LESETEXT:
- - -

Langsam gehen dem Rezensenten nun die Superlative aus, allerdings sind wir immer noch nicht am Ende angelangt. Auf ‘Brooklands’ zitieren sich BBT selbst auf äußerst passende Art und Weise. “I was a lucky man”, singt Longdon hier, wir dürfen uns glücklich schätzen zuhören zu dürfen. ‘Telling the Bees’ beendet das Album, mit den zu hörenden Folk-Einflüssen schließt sich der Kreis passend zum Opener. Man möchte sofort wieder auf Play drücken oder die Nadel erneut aufsetzen (das Album ist natürlich auch auf Vinyl erschienen).

- - -

BEREITGESTELLTE DATEN:

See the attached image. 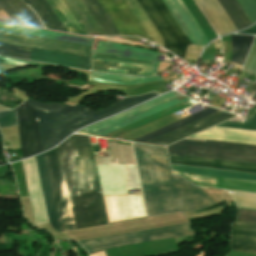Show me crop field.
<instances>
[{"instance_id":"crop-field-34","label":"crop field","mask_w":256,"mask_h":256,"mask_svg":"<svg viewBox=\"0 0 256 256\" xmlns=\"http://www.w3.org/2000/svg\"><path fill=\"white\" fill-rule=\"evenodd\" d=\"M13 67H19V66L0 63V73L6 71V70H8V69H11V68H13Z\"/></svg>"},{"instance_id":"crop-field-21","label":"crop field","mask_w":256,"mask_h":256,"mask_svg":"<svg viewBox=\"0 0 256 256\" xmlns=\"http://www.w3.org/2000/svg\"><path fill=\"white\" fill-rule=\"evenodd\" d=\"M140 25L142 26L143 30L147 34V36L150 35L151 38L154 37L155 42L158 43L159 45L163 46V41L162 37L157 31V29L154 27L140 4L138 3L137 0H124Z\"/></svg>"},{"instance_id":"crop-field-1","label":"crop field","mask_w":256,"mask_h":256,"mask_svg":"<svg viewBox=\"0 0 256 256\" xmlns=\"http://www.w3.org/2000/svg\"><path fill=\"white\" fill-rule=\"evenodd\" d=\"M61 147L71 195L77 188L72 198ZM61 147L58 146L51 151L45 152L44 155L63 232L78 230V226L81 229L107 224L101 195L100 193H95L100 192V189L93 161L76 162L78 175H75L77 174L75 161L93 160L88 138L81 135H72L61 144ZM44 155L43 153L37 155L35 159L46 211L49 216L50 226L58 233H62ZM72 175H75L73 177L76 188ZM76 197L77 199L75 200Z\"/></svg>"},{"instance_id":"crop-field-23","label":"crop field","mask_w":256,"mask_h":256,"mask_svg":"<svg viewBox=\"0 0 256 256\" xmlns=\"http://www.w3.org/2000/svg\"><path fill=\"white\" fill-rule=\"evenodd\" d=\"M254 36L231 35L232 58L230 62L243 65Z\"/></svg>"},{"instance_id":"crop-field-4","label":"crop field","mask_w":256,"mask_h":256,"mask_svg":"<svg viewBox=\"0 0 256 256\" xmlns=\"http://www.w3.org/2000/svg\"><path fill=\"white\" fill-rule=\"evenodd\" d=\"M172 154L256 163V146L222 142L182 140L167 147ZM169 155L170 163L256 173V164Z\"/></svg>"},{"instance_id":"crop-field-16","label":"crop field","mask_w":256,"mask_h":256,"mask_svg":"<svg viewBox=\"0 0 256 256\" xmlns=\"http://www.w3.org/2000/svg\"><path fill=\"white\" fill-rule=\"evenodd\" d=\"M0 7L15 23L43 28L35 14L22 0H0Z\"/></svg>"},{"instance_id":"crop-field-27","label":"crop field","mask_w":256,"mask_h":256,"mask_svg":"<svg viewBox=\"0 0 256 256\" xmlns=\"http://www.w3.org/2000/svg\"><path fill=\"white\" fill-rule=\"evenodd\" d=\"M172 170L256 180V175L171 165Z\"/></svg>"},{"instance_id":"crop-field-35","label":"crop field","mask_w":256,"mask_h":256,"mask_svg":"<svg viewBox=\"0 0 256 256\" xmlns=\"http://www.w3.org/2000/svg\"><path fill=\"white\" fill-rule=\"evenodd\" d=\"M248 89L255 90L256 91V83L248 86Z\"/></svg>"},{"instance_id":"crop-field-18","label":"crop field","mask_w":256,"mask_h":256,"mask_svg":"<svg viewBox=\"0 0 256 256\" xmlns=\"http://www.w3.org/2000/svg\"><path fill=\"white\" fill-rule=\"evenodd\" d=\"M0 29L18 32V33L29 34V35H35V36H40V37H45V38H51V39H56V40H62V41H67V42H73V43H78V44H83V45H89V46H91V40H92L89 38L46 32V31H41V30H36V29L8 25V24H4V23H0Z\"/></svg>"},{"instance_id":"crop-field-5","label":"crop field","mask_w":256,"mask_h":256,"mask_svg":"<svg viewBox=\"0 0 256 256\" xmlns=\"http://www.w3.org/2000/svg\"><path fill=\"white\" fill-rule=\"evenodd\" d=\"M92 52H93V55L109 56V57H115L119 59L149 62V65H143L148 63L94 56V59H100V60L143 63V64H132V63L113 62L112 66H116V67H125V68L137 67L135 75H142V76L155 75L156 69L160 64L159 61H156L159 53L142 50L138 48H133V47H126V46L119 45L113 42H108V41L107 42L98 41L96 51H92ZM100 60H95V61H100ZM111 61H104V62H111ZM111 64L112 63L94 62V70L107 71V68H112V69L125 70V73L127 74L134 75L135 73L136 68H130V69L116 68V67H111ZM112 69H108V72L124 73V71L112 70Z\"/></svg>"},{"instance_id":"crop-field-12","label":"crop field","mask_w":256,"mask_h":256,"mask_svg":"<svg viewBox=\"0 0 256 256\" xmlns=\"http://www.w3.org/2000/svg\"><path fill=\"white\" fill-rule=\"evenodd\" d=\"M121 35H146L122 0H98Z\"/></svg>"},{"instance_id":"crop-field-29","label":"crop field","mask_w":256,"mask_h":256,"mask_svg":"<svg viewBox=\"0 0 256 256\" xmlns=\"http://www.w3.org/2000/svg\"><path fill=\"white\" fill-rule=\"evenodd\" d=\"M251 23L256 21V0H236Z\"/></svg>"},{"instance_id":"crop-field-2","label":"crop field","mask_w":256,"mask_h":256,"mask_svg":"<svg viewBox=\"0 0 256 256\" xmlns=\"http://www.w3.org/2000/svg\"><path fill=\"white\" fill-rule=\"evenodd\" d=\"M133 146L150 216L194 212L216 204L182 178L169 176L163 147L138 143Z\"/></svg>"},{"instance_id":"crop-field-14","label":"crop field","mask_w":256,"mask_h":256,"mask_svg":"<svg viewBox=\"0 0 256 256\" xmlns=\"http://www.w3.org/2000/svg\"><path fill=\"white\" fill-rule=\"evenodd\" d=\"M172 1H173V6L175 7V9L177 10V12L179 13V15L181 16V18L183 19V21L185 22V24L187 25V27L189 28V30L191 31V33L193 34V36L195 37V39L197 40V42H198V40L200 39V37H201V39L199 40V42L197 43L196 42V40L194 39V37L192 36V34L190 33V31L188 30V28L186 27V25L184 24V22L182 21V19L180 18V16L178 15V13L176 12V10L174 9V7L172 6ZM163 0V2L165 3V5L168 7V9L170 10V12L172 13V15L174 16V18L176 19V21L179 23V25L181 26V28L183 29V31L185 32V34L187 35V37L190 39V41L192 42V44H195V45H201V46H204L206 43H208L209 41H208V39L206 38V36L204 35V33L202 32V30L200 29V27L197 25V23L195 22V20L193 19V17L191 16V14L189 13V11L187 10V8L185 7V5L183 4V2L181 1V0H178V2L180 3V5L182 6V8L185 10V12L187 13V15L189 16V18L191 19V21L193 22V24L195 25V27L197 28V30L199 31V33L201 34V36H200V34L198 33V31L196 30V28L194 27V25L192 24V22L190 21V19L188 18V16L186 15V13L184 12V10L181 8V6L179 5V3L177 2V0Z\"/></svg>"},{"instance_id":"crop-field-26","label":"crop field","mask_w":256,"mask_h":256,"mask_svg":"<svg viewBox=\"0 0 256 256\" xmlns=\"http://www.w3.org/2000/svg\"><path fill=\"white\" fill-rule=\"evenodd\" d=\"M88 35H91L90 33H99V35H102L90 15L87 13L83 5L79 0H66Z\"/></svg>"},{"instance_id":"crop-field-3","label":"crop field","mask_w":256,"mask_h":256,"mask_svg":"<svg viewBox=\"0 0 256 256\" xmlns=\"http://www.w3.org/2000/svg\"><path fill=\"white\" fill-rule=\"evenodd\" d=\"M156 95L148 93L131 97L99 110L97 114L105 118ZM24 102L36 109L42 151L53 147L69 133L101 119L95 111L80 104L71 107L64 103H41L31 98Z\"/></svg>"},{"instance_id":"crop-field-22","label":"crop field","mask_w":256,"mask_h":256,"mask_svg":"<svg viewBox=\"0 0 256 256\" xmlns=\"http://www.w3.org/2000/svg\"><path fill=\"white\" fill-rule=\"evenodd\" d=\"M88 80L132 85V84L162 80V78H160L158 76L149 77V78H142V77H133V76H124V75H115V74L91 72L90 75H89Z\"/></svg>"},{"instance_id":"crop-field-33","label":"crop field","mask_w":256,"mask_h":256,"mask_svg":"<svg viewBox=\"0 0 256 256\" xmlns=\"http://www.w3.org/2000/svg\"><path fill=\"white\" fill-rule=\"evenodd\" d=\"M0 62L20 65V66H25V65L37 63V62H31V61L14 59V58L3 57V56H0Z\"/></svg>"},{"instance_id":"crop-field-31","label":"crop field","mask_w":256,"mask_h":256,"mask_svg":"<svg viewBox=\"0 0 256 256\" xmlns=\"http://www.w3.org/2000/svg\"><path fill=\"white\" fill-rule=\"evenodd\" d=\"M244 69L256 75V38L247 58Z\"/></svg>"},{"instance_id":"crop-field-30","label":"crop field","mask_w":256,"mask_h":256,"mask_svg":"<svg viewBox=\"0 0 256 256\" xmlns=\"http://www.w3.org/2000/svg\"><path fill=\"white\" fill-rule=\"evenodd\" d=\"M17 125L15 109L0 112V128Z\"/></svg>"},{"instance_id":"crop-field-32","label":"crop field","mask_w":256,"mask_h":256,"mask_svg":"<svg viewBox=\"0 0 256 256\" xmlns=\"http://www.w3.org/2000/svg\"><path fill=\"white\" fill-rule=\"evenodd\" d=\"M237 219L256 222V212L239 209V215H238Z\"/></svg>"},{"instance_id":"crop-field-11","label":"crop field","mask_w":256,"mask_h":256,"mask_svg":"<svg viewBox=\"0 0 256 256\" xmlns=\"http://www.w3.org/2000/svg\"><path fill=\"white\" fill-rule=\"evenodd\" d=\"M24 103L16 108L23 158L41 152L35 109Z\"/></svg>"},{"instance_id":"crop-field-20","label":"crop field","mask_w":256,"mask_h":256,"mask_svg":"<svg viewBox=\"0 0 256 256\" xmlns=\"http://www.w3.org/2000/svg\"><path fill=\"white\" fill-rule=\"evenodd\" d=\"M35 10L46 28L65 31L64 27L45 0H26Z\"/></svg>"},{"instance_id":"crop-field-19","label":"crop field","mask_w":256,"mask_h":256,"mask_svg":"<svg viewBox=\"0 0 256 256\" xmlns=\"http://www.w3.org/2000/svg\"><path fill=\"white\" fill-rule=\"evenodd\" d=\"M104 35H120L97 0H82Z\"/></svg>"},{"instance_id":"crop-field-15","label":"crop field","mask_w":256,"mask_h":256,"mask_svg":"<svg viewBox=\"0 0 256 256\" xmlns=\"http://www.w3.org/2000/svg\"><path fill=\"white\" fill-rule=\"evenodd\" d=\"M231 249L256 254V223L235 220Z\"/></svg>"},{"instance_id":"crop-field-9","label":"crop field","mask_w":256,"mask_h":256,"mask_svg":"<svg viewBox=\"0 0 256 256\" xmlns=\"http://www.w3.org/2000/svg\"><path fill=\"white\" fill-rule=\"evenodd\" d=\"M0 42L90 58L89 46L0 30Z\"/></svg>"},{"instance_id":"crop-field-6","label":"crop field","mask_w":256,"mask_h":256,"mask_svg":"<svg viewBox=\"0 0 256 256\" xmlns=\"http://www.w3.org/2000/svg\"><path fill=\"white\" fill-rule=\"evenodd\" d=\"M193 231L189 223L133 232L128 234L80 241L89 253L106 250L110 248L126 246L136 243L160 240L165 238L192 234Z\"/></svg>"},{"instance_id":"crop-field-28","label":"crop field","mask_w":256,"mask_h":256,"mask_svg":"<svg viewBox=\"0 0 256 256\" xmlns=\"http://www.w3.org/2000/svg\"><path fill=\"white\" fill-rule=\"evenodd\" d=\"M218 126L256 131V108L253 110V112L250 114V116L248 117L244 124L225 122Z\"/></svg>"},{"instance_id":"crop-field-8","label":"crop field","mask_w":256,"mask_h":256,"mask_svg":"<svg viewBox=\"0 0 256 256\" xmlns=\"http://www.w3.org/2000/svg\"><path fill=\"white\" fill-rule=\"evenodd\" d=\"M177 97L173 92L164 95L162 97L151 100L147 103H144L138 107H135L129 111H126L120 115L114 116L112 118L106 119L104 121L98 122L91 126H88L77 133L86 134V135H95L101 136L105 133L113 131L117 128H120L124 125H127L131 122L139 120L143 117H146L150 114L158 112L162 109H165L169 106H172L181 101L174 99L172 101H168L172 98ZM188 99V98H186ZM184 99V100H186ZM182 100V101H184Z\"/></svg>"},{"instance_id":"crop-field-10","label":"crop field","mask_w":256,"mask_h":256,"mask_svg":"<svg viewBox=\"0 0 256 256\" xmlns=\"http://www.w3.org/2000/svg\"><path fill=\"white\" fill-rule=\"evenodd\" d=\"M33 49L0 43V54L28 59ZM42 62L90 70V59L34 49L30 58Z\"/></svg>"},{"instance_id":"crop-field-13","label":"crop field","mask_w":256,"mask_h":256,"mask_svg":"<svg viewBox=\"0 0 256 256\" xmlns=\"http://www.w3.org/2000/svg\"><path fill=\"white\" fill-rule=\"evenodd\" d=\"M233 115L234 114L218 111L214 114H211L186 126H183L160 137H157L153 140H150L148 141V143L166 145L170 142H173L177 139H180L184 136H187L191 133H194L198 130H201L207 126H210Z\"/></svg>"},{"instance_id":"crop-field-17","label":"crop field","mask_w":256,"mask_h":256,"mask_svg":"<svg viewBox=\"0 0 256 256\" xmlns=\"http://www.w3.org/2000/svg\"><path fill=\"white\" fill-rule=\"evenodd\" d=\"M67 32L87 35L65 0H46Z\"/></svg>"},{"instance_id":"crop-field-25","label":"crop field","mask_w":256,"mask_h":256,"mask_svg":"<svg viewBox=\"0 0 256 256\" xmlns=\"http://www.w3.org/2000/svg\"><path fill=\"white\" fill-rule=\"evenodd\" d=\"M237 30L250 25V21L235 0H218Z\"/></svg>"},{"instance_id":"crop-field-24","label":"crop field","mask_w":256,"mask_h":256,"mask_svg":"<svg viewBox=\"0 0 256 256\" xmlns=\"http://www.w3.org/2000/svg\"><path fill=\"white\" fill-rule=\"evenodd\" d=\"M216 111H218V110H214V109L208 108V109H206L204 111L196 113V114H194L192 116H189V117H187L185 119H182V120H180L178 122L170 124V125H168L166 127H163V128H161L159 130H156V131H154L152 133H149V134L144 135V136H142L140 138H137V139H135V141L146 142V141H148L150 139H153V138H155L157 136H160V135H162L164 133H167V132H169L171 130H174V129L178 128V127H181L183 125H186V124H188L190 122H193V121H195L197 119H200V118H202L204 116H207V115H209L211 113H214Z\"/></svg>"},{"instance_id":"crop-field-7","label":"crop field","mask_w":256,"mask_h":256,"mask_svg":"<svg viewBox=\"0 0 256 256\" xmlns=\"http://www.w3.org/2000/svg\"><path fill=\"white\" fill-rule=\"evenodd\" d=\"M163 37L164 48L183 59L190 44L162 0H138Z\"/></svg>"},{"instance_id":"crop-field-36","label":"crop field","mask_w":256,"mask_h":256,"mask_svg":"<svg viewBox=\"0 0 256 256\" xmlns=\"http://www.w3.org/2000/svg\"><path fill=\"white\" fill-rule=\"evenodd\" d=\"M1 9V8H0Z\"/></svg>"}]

- - -

AUFGABEN:
**A.** Extrahieren Sie aus der Albumrezension wörtlich den Abschnitt zwischen „Langsam gehen dem“ und „auf Vinyl erschienen).“, beide eingeschlossen.
**B.** Welches Stück beendet laut der Albumrezension das Album?
Die Daten sind eigenständiges Material und gehören nicht zur Albumrezension.

LÖSUNGEN:
**A.**
Langsam gehen dem Rezensenten nun die Superlative aus, allerdings sind wir immer noch nicht am Ende angelangt. Auf ‘Brooklands’ zitieren sich BBT selbst auf äußerst passende Art und Weise. “I was a lucky man”, singt Longdon hier, wir dürfen uns glücklich schätzen zuhören zu dürfen. ‘Telling the Bees’ beendet das Album, mit den zu hörenden Folk-Einflüssen schließt sich der Kreis passend zum Opener. Man möchte sofort wieder auf Play drücken oder die Nadel erneut aufsetzen (das Album ist natürlich auch auf Vinyl erschienen).

**B.** ‘Telling the Bees’